— WORK TO BE COMPLETED —
Return each line of the records below that contains the word "lines".

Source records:
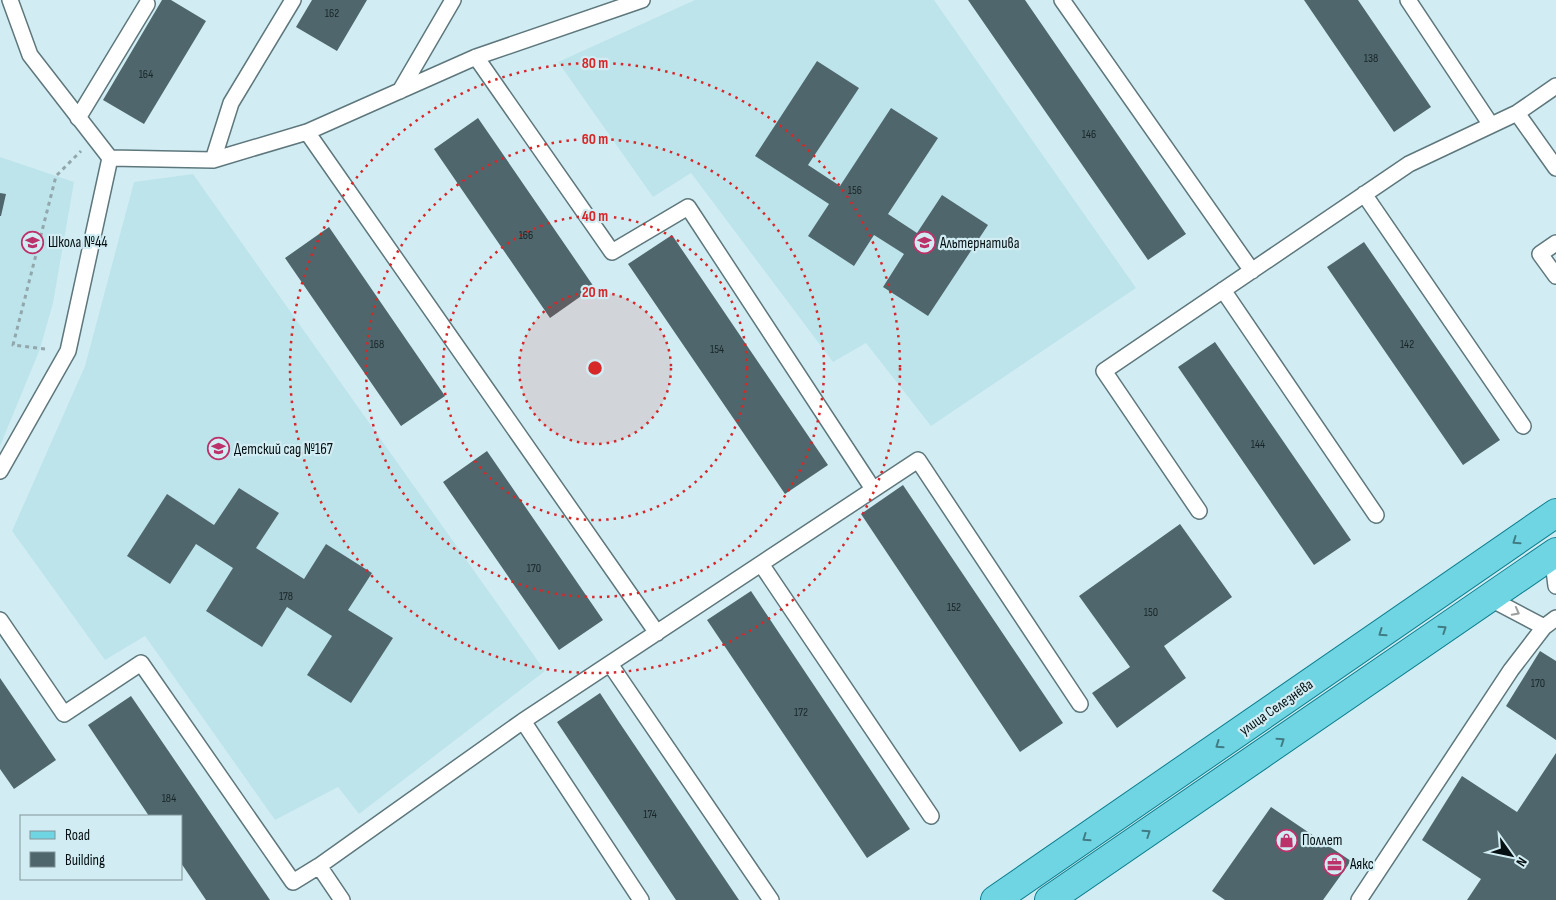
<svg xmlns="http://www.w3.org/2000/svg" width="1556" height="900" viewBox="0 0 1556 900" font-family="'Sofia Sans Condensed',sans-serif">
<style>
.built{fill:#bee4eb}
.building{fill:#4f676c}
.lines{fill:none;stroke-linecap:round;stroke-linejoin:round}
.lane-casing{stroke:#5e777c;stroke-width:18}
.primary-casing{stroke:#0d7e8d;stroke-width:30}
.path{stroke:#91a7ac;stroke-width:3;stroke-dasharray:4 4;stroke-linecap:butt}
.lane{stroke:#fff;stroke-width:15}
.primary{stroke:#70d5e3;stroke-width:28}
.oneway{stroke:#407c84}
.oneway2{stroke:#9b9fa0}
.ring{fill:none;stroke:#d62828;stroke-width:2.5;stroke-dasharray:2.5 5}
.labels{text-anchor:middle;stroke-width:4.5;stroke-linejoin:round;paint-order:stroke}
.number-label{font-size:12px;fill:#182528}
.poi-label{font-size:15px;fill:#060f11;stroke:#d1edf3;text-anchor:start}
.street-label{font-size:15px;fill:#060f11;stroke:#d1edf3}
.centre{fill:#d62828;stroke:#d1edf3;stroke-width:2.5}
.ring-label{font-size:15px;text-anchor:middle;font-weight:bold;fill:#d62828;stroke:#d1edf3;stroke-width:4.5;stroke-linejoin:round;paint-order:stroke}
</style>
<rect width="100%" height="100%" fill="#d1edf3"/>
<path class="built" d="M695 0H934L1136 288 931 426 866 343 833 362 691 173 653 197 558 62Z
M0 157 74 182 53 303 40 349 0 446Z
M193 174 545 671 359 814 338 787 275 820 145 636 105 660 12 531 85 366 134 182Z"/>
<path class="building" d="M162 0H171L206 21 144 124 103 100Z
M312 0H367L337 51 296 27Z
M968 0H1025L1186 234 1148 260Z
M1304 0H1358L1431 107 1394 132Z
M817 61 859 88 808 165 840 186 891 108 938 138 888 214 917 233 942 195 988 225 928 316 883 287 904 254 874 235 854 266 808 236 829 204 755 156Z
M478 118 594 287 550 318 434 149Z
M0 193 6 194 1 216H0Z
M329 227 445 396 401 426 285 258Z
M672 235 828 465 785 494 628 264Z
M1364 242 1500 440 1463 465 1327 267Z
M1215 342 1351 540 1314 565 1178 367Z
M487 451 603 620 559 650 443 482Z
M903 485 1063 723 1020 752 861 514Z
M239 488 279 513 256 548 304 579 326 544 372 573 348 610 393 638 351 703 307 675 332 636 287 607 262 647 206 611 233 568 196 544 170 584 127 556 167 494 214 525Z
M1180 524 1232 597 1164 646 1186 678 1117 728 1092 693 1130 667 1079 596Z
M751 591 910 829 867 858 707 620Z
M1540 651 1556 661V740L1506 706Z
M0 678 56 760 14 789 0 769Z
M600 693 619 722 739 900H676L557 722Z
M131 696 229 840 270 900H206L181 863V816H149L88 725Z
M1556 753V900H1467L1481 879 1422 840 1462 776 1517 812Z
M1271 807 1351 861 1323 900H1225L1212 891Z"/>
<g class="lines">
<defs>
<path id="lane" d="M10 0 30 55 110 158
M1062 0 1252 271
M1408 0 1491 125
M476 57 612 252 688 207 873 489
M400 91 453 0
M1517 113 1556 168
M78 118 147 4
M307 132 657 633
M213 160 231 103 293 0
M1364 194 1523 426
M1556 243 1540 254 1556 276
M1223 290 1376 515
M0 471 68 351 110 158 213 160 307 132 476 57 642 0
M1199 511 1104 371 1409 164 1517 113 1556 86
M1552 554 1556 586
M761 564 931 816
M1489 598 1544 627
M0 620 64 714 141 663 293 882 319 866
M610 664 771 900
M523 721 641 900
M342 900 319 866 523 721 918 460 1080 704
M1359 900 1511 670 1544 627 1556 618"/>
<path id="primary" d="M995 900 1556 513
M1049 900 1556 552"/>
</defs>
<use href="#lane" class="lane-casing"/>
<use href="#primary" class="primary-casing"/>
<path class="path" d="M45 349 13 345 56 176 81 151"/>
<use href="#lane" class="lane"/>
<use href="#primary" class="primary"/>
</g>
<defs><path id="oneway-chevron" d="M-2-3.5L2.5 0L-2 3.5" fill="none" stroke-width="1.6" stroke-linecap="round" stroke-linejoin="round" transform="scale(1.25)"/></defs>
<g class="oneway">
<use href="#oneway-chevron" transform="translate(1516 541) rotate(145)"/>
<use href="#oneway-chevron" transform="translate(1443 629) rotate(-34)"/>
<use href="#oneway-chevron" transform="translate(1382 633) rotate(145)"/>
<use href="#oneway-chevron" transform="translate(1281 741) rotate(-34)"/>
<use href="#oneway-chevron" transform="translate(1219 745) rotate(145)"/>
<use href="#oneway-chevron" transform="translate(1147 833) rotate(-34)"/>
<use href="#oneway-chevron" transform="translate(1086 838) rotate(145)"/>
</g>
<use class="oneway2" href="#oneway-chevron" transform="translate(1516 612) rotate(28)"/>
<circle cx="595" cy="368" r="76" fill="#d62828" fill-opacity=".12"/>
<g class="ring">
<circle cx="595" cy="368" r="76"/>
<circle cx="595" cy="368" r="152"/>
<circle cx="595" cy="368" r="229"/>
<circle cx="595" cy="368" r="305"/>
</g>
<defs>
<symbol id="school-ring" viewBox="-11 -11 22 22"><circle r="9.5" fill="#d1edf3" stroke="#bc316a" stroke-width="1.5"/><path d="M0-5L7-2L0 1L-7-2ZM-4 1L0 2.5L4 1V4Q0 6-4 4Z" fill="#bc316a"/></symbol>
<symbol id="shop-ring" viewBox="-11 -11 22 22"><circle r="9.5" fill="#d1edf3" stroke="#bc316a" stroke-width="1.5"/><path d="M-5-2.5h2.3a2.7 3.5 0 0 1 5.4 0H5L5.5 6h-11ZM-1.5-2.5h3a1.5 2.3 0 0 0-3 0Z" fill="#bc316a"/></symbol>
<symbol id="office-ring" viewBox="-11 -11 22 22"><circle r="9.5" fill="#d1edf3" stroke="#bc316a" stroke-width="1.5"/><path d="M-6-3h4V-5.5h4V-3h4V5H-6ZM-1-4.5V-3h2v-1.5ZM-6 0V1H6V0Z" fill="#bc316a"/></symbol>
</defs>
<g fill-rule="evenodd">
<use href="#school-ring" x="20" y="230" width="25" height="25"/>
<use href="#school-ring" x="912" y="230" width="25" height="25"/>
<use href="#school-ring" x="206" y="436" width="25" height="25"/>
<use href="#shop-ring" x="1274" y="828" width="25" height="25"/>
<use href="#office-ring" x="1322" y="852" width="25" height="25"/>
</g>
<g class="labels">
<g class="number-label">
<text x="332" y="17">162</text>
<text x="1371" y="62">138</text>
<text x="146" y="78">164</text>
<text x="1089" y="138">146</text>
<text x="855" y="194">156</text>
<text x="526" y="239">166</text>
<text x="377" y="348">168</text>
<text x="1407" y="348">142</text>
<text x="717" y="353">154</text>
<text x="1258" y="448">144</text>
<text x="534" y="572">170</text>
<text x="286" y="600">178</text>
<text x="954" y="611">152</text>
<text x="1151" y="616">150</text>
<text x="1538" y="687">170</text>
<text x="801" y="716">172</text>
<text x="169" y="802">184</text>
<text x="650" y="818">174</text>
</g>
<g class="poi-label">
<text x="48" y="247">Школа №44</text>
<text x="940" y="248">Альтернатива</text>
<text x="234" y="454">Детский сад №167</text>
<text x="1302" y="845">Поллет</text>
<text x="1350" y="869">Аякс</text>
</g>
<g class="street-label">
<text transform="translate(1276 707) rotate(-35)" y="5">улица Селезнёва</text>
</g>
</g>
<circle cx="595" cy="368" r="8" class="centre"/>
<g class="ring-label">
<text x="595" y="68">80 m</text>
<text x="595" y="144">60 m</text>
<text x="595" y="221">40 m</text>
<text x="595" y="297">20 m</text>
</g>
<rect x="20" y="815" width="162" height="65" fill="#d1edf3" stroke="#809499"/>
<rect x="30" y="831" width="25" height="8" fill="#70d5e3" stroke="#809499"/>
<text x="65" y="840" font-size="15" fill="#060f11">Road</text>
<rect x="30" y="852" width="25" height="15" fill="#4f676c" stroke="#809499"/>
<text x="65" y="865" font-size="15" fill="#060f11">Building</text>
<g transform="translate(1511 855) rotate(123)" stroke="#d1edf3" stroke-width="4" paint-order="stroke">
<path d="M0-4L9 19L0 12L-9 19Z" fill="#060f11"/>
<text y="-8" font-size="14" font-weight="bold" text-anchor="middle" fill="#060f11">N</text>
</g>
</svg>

— SOLUTION TO THIS PROBLEM —
.lines{fill:none;stroke-linecap:round;stroke-linejoin:round}
<g class="lines">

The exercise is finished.